:: EXERCISE ::
Every line of the entries below that includes "pixel" belongs in the answer, copied as written.

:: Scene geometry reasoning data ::
•••

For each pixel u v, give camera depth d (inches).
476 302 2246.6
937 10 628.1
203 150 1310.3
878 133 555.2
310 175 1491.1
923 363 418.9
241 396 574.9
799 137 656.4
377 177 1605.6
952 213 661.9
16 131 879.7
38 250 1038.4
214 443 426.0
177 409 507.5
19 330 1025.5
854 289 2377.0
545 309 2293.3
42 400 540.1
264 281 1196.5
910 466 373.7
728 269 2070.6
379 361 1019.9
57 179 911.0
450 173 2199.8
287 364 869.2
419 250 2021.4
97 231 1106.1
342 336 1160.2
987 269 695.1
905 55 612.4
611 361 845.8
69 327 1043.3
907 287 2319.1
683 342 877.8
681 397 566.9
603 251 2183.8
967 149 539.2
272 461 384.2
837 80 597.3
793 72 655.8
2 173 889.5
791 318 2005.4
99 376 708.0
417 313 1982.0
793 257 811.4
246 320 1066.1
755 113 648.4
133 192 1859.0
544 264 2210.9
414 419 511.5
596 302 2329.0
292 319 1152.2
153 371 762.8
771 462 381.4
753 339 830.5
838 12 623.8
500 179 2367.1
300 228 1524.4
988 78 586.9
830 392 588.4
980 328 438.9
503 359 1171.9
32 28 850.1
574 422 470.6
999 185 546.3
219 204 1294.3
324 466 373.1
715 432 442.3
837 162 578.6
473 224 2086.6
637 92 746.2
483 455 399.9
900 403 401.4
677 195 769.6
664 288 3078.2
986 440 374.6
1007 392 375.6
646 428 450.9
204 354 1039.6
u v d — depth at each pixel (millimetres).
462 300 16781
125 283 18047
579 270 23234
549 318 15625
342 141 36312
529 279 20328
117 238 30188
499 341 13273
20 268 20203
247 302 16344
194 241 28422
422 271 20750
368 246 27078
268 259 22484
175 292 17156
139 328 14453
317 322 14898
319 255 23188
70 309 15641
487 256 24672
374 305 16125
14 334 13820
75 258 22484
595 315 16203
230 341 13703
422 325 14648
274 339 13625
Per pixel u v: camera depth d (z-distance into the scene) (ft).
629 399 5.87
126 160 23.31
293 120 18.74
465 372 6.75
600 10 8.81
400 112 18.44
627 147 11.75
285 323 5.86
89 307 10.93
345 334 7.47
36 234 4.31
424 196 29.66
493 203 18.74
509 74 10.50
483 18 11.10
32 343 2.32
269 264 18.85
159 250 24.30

•••

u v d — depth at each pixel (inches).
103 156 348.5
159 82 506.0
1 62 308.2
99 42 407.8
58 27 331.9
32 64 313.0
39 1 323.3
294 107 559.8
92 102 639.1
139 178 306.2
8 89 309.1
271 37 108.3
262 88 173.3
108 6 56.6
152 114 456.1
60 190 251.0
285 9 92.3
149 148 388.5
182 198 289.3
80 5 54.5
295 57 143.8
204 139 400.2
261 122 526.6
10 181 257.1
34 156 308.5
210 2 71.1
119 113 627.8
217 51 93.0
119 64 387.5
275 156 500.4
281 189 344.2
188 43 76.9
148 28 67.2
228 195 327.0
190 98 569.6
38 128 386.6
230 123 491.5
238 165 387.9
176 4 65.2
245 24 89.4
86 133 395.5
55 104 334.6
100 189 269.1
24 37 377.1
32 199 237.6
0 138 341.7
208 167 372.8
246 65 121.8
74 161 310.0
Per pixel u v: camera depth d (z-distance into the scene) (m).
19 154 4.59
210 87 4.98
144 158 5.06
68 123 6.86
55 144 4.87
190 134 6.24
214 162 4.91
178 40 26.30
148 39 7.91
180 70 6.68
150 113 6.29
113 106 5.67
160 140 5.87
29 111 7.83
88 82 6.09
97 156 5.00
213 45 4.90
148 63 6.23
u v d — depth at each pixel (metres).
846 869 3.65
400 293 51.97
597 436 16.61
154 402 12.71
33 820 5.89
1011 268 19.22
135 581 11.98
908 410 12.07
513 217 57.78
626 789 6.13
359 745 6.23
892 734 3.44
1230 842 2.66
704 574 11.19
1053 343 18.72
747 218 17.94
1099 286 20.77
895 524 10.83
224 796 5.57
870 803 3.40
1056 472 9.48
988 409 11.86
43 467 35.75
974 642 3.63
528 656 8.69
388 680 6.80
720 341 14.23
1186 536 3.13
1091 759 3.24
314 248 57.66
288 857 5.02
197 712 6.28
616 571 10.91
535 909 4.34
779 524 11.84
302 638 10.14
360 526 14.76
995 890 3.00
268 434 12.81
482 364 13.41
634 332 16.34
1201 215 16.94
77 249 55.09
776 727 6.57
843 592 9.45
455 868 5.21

•••

:: TASK OUTPUT ::
For each pixel u v, give camera depth d (inches).
u v d — depth at each pixel (millimetres).
Per pixel u v: camera depth d (z-distance into the scene) (ft).
u v d — depth at each pixel (inches).
Per pixel u v: camera depth d (z-distance into the scene) (m).
u v d — depth at each pixel (metres).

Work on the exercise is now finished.